> About this exercise: Filter the entries, keeping every line with the word "camera".

Saved entries:
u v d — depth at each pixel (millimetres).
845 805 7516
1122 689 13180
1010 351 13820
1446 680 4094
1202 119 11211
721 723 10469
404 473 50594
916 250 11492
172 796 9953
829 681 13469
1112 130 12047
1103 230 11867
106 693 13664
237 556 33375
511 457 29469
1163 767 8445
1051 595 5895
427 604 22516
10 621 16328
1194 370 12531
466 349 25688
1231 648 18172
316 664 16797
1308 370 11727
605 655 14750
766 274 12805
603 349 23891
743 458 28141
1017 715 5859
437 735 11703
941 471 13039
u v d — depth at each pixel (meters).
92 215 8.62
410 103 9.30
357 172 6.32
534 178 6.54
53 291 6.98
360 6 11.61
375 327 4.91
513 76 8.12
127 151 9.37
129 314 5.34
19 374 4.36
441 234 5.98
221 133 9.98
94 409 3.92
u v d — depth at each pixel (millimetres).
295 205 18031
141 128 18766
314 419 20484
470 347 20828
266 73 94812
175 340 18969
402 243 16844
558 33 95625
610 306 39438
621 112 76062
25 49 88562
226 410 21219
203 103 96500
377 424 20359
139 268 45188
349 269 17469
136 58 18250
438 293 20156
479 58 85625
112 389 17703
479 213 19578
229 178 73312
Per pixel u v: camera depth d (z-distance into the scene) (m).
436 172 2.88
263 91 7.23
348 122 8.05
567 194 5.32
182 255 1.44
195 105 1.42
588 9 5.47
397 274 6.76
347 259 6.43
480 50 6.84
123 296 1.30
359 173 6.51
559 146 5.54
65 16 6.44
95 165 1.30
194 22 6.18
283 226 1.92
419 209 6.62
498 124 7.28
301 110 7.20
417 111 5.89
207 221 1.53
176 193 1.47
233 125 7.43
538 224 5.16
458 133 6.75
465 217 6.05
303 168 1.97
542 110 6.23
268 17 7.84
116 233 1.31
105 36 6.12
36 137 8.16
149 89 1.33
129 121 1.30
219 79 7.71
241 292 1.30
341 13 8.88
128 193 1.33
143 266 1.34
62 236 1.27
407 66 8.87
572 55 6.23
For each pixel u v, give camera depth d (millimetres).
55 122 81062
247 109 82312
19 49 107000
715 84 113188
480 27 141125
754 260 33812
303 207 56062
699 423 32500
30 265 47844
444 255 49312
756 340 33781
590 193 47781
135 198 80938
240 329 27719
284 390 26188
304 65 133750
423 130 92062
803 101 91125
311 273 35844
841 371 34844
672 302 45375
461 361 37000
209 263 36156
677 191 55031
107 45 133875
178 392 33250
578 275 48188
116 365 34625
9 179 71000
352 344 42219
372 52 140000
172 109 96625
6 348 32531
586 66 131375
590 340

> Solution:
Per pixel u v: camera depth d (z-distance into the scene) (m).
For each pixel u v, give camera depth d (millimetres).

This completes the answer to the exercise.